Scalable K-Means by ranked retrieval
Venue
Proceedings of the 7th ACM international conference on Web search and data mining, ACM, New York, NY, USA (2014), pp. 233-242
Publication Year
2014
Authors
Andrei Broder, Lluis Garcia-Pueyo, Vanja Josifovski, Sergei Vassilvitskii, Srihari Venkatesan
BibTeX
Abstract
The k-means clustering algorithm has a long history and a proven practical
performance, however it does not scale to clustering millions of data points into
thousands of clusters in high dimensional spaces. The main computational bottleneck
is the need to recompute the nearest centroid for every data point at every
iteration, aprohibitive cost when the number of clusters is large.
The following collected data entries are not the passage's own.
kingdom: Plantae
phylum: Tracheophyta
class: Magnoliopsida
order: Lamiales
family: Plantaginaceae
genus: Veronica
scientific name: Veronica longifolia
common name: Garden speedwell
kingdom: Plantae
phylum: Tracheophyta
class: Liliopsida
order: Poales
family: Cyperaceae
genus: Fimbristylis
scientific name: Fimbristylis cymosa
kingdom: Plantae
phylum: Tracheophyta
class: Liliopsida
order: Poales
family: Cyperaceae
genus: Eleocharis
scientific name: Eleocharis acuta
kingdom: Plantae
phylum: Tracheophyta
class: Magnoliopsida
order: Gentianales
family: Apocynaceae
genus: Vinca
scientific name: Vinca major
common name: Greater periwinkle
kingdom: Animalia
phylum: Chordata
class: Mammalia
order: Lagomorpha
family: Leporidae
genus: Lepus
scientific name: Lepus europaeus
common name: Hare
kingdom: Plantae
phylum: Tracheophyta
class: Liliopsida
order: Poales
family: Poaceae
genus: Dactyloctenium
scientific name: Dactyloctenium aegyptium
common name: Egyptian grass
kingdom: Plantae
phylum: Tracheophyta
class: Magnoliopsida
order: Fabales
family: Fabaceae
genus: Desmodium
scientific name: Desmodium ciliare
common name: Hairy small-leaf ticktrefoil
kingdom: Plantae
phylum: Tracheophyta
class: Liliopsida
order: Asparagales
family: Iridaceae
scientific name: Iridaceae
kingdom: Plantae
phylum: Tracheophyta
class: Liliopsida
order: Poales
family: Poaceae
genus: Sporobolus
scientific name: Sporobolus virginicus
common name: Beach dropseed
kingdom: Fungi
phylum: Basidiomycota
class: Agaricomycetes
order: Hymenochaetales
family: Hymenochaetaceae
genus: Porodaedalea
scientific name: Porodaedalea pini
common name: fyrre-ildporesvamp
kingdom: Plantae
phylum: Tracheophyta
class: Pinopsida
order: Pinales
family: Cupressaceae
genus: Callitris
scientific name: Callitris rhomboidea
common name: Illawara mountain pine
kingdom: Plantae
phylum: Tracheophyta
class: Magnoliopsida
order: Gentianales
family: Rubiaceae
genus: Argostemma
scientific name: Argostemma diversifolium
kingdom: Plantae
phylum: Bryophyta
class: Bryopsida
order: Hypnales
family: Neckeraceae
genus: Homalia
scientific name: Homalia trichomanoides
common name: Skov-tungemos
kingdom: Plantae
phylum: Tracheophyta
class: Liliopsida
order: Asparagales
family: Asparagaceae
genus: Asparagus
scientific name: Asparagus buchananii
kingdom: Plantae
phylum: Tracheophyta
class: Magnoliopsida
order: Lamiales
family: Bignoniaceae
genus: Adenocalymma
In this paper we
show how to reduce the cost of the k-means algorithm by large factors by adapting
ranked retrieval techniques. Using a combination of heuristics, on two real life
data sets the wall clock time per iteration is reduced from 445 minutes to less
than 4, and from 705 minutes to 1.4, while the clustering quality remains within
0.5% of the k-means quality. The key insight is to invert the process of
point-to-centroid assignment by creating an inverted index over all the points and
then using the current centroids as queries to this index to decide on cluster
membership. In other words, rather than each iteration consisting of "points
picking centroids", each iteration now consists of "centroids picking points". This
is much more efficient, but comes at the cost of leaving some points unassigned to
any centroid. We show experimentally that the number of such points is low and thus
they can be separately assigned once the final centroids are decided. To speed up
the computation we sparsify the centroids by pruning low weight features. Finally,
to further reduce the running time and the number of unassigned points, we propose
a variant of the WAND algorithm that uses the results of the intermediate results
of nearest neighbor computations to improve performance.